SJ : Il y a des grandes chapelles qui se confrontent. Agriculteurs bio et conventionnels font le même métier ; il faut qu'ils  arrivent à trouver quelque chose de cohérent, où ils arrêtent de porter la majeure partie du risque. Et ça, ce n'est pas fait. On le déplore et c'est pour ça qu'on essaie d'aller trouver des projets un peu alternatifs. Mais du coup, on est sur des niches pour essayer de compenser quelque chose qui devrait être réfléchi de façon globale, en tenant compte d’enjeux bien plus importants. Nous, typiquement, on fait de la poire qu’on transforme en eau de vie principalement. C'est vrai que c'était un plaisir aussi de nous diversifier dans les céréales parce qu'on y tient, cela a du sens de produire pour le pain, pour l'alimentation animale, pour l'alimentation humaine. Cela apporte un autre sens. Mais aujourd’hui, on n’a pas les moyens pour donner du sens. Et on n'est pas accompagnés dans ce sens là. 

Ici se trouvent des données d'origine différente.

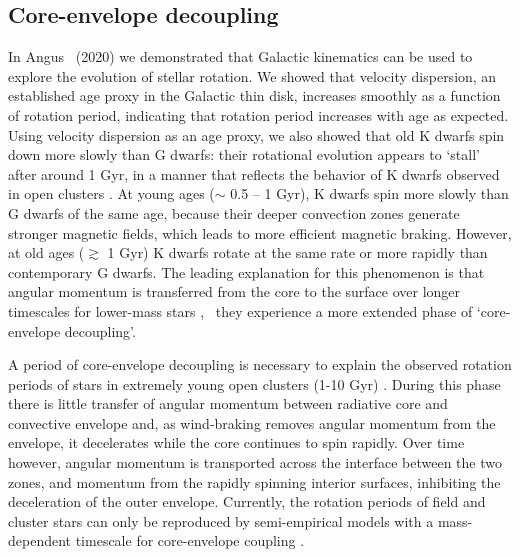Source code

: \subsection{Core-envelope decoupling}

In Angus \etal\ (2020) we demonstrated that Galactic kinematics can be used to
explore the evolution of stellar rotation.
We showed that velocity dispersion, an established age proxy in the Galactic
thin disk, increases smoothly as a function of rotation period, indicating
that rotation period increases with age as expected.
Using velocity dispersion as an age proxy, we also showed that old K dwarfs
spin down more slowly than G dwarfs: their rotational evolution appears to
`stall' after around 1 Gyr, in a manner that reflects the behavior of K dwarfs
observed in open clusters \citep{curtis2019}.
At young ages ($\sim$ 0.5 -- 1 Gyr), K dwarfs spin more slowly than G dwarfs of
the same age, because their deeper convection zones generate stronger magnetic
fields, which leads to more efficient magnetic braking.
However, at old ages ($\gtrsim$ 1 Gyr) K dwarfs rotate at the same rate or
more rapidly than contemporary G dwarfs.
The leading explanation for this phenomenon is that angular momentum is
transferred from the core to the surface over longer timescales for lower-mass
stars \citep{spada2019}, \ie\ they experience a more extended phase of
`core-envelope decoupling'.

A period of core-envelope decoupling is necessary to explain the observed
rotation periods of stars in extremely young open clusters (1-10 Gyr)
\citep[\eg][]{irwin2007, bouvier2008, denissenkov2010, spada2011, reiners2012,
gallet2013}.
During this phase there is little transfer of angular momentum between
radiative core and convective envelope and, as wind-braking removes angular
momentum from the envelope, it decelerates while the core continues to spin
rapidly.
Over time however, angular momentum is transported across the interface
between the two zones, and momentum from the rapidly spinning interior
surfaces, inhibiting the deceleration of the outer envelope.
Currently, the rotation periods of field and cluster stars can only be
reproduced by semi-empirical models with a mass-dependent timescale for
core-envelope coupling \citep[][Angus \etal, 2020]{spada2019, curtis2019}.



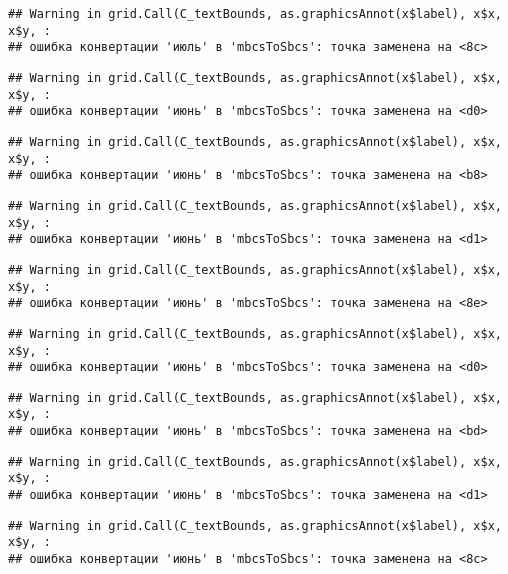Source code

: \documentclass[
]{article}
\begin{document}
\begin{verbatim}
## Warning in grid.Call(C_textBounds, as.graphicsAnnot(x$label), x$x, x$y, :
## ошибка конвертации 'июль' в 'mbcsToSbcs': точка заменена на <8c>
\end{verbatim}

\begin{verbatim}
## Warning in grid.Call(C_textBounds, as.graphicsAnnot(x$label), x$x, x$y, :
## ошибка конвертации 'июнь' в 'mbcsToSbcs': точка заменена на <d0>
\end{verbatim}

\begin{verbatim}
## Warning in grid.Call(C_textBounds, as.graphicsAnnot(x$label), x$x, x$y, :
## ошибка конвертации 'июнь' в 'mbcsToSbcs': точка заменена на <b8>
\end{verbatim}

\begin{verbatim}
## Warning in grid.Call(C_textBounds, as.graphicsAnnot(x$label), x$x, x$y, :
## ошибка конвертации 'июнь' в 'mbcsToSbcs': точка заменена на <d1>
\end{verbatim}

\begin{verbatim}
## Warning in grid.Call(C_textBounds, as.graphicsAnnot(x$label), x$x, x$y, :
## ошибка конвертации 'июнь' в 'mbcsToSbcs': точка заменена на <8e>
\end{verbatim}

\begin{verbatim}
## Warning in grid.Call(C_textBounds, as.graphicsAnnot(x$label), x$x, x$y, :
## ошибка конвертации 'июнь' в 'mbcsToSbcs': точка заменена на <d0>
\end{verbatim}

\begin{verbatim}
## Warning in grid.Call(C_textBounds, as.graphicsAnnot(x$label), x$x, x$y, :
## ошибка конвертации 'июнь' в 'mbcsToSbcs': точка заменена на <bd>
\end{verbatim}

\begin{verbatim}
## Warning in grid.Call(C_textBounds, as.graphicsAnnot(x$label), x$x, x$y, :
## ошибка конвертации 'июнь' в 'mbcsToSbcs': точка заменена на <d1>
\end{verbatim}

\begin{verbatim}
## Warning in grid.Call(C_textBounds, as.graphicsAnnot(x$label), x$x, x$y, :
## ошибка конвертации 'июнь' в 'mbcsToSbcs': точка заменена на <8c>
\end{verbatim}
\end{document}
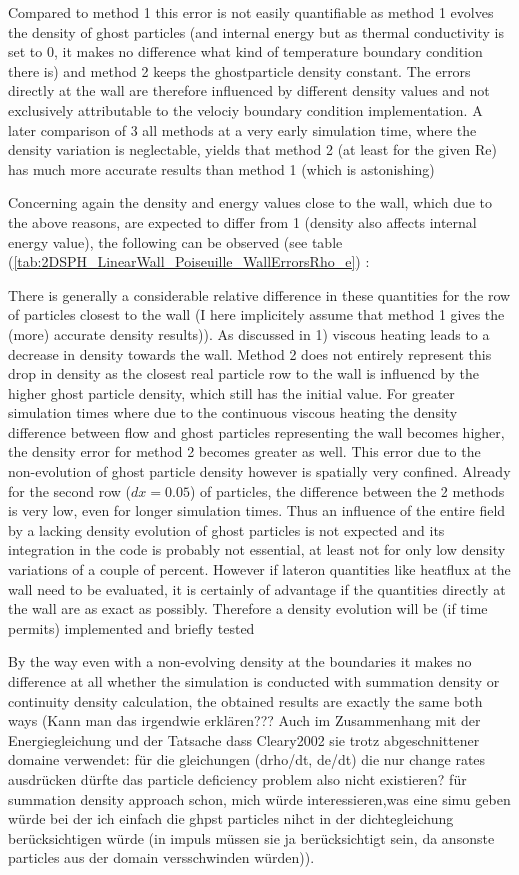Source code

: \documentclass{report}
\begin{document}
Compared to method 1 this error is not easily quantifiable as method 1 evolves the density of ghost particles (and internal energy but as thermal conductivity is set to 0, it makes no difference what kind of temperature boundary condition there is) and method 2 keeps the ghostparticle density constant. The errors directly at the wall are therefore influenced by different density values and not exclusively attributable to the velociy boundary condition implementation. A later comparison of 3 all methods at a very early simulation time, where the density variation is neglectable, yields that method 2 (at least for the given Re) has much more accurate results than method 1 (which is astonishing)

Concerning again the density and energy values close to the wall, which due to the above reasons, are expected to differ from 1 (density also affects internal energy value), the following can be observed (see table (\ref{tab:2DSPH_LinearWall_Poiseuille_WallErrorsRho_e}) : 

There is generally a considerable relative difference in these quantities for the row of particles closest to the wall (I here implicitely assume that method 1 gives the (more) accurate density results)). As discussed in 1) viscous heating leads to a decrease in density towards the wall. Method 2 does not entirely represent this drop in density as the closest real particle row to the wall is influencd by the higher ghost particle density, which still has the initial value. For greater simulation times where due to the continuous viscous heating the density difference between flow and ghost particles representing the wall becomes higher, the density error for method 2 becomes greater as well. 
This error due to the non-evolution of ghost particle density however is spatially very confined. Already for the second row ($dx=0.05$) of particles, the difference between the 2 methods is very low, even for longer simulation times.
Thus an influence of the entire field by a lacking density evolution of ghost particles is not expected and its integration in the code is probably not essential, at least not for only low density variations of a couple of percent. However if lateron quantities like heatflux at the wall need to be evaluated, it is certainly of advantage if the quantities directly at the wall are as exact as possibly. Therefore a density evolution will be (if time permits) implemented and briefly tested

By the way even with a non-evolving density at the boundaries it makes no difference at all whether the simulation is conducted with summation density or continuity density calculation, the obtained results are exactly the same both ways (Kann man das irgendwie erklären??? Auch im Zusammenhang mit der Energiegleichung und der Tatsache dass Cleary2002 sie trotz abgeschnittener domaine verwendet: für die gleichungen (drho/dt, de/dt) die nur change rates ausdrücken dürfte das particle deficiency problem  also nicht existieren?
für summation density approach schon, mich würde interessieren,was eine simu geben würde bei der ich einfach die ghpst particles nihct in der dichtegleichung berücksichtigen würde (in impuls müssen sie ja berücksichtigt sein, da ansonste particles aus der domain versschwinden würden)).
\end{document}
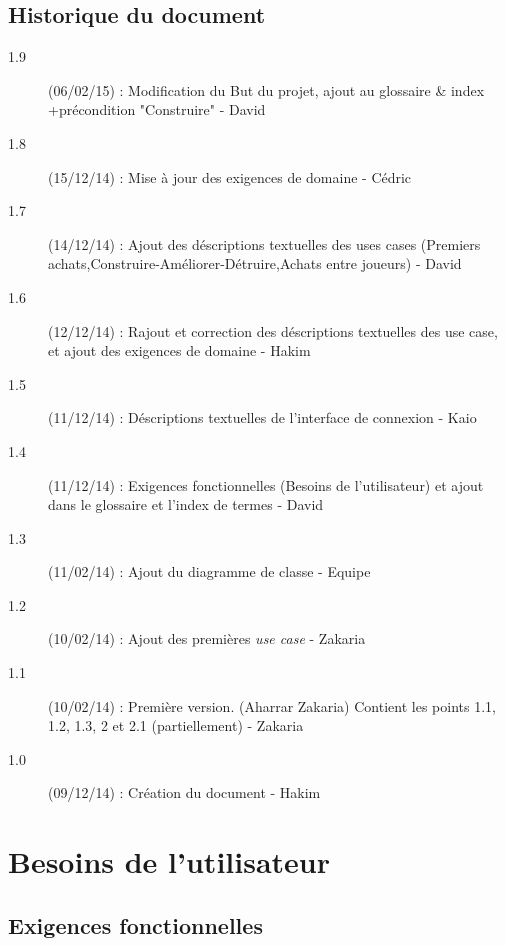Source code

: \documentclass[a4paper,11pt]{report}
\begin{document}
\section{Historique du document}
\begin{description}
	\item[1.9] (06/02/15) : Modification du But du projet, ajout au glossaire \& index +précondition "Construire"  - David
	\item[1.8] (15/12/14) : Mise à jour des exigences de domaine - Cédric
    \item[1.7] (14/12/14) : Ajout des déscriptions textuelles des uses cases (Premiers achats,Construire-Améliorer-Détruire,Achats entre joueurs) - David
    \item[1.6] (12/12/14) : Rajout et correction des déscriptions textuelles des use case, et ajout des exigences de domaine - Hakim
    \item[1.5] (11/12/14) : Déscriptions textuelles de l'interface de connexion - Kaio
    \item[1.4] (11/12/14) : Exigences fonctionnelles (Besoins de l'utilisateur) et ajout dans le glossaire et l'index de termes - David
    \item[1.3] (11/02/14) : Ajout du diagramme de classe - Equipe
    \item[1.2] (10/02/14) : Ajout des premières \textit{use case} - Zakaria
    \item[1.1] (10/02/14) : Première version. (Aharrar Zakaria) Contient les points 1.1, 1.2, 1.3, 2 et 2.1 (partiellement) - Zakaria
    \item[1.0] (09/12/14) : Création du document - Hakim
    
\end{description}


\newpage
\chapter{Besoins de l'utilisateur}
\section{Exigences fonctionnelles}
\end{document}
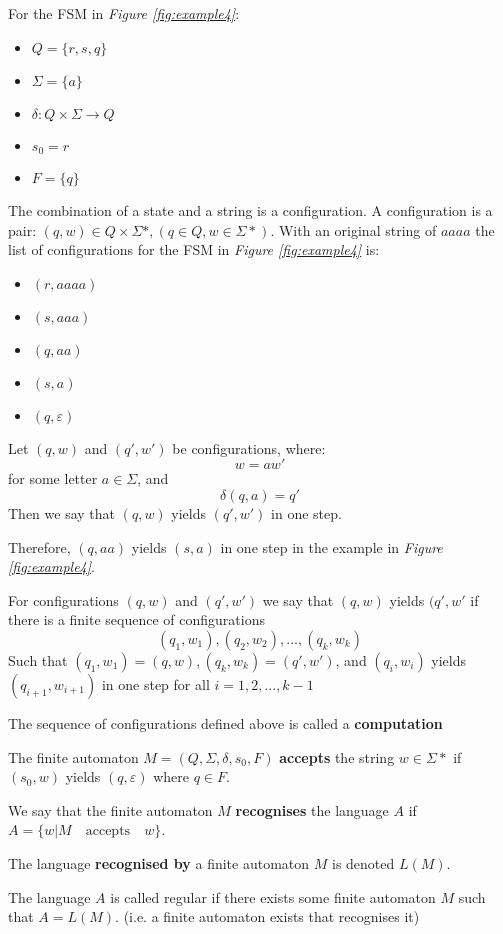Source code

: \documentclass[11pt, A4]{article}
\begin{document}
For the FSM in \emph{Figure \ref{fig:example4}}:
\begin{itemize}
  \item $Q = \{r, s, q\}$
  \item $\Sigma = \{a\}$
  \item $\delta : Q \times \Sigma \to Q$
  \item $s_0 = r$
  \item $F = \{q\}$
\end{itemize}

The combination of a state and a string is a configuration.
A configuration is a pair: $(q, w) \in Q \times \Sigma\ast, (q \in Q, w \in
\Sigma\ast)$.
With an original string of $aaaa$ the list of configurations for the FSM in
\emph{Figure \ref{fig:example4}} is:

\begin{itemize}
  \item $(r, aaaa)$
  \item $(s, aaa)$
  \item $(q, aa)$
  \item $(s, a)$
  \item $(q, \varepsilon)$
\end{itemize}

Let $(q, w)$ and $(q', w')$ be configurations, where:
$$w = aw'$$
for some letter $a \in \Sigma$, and
$$\delta(q, a) = q'$$
Then we say that $(q, w)$ yields $(q', w')$ in one step.

Therefore, $(q, aa)$ yields $(s, a)$ in one step in the example in \emph{Figure
\ref{fig:example4}}.

For configurations $(q, w)$ and $(q', w')$ we say that $(q, w)$ yields $(q', w'$
if there is a finite sequence of configurations
$$(q_1, w_1), (q_2, w_2), ..., (q_k, w_k)$$
Such that $(q_1, w_1)=(q,w), (q_k, w_k)=(q',w')$, and
$(q_i, w_i)$ yields $(q_{i+1}, w_{i+1})$ in one step for all $i=1, 2, ..., k-1$

The sequence of configurations defined above is called a \textbf{computation}

The finite automaton $M=(Q, \Sigma, \delta, s_0, F)$ \textbf{accepts} the string
$w \in \Sigma\ast$ if $(s_0, w)$ yields $(q, \varepsilon)$ where $q \in F$.

We say that the finite automaton $M$ \textbf{recognises} the language $A$ if
$A=\{w|M \quad \mathrm{accepts} \quad w\}$.

The language \textbf{recognised by} a finite automaton $M$ is denoted $L(M)$.

The language $A$ is called regular if there exists some finite automaton $M$
such that $A = L(M)$. (i.e. a finite automaton exists that recognises it)
\end{document}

[NDLR : Quelques semaines après cette interview, Stéphane Jay a pris la décision d'arrêter les céréales par manque de débouchés. Le prix des céréales ne lui permettait pas de couvrir les charges sans même penser à des prix rémunérateurs. Il va désormais semer les parcelles en herbe pour essayer de garantir l'autonomie alimentaire des éleveurs autour. Un choix qu'il vit comme un échec.]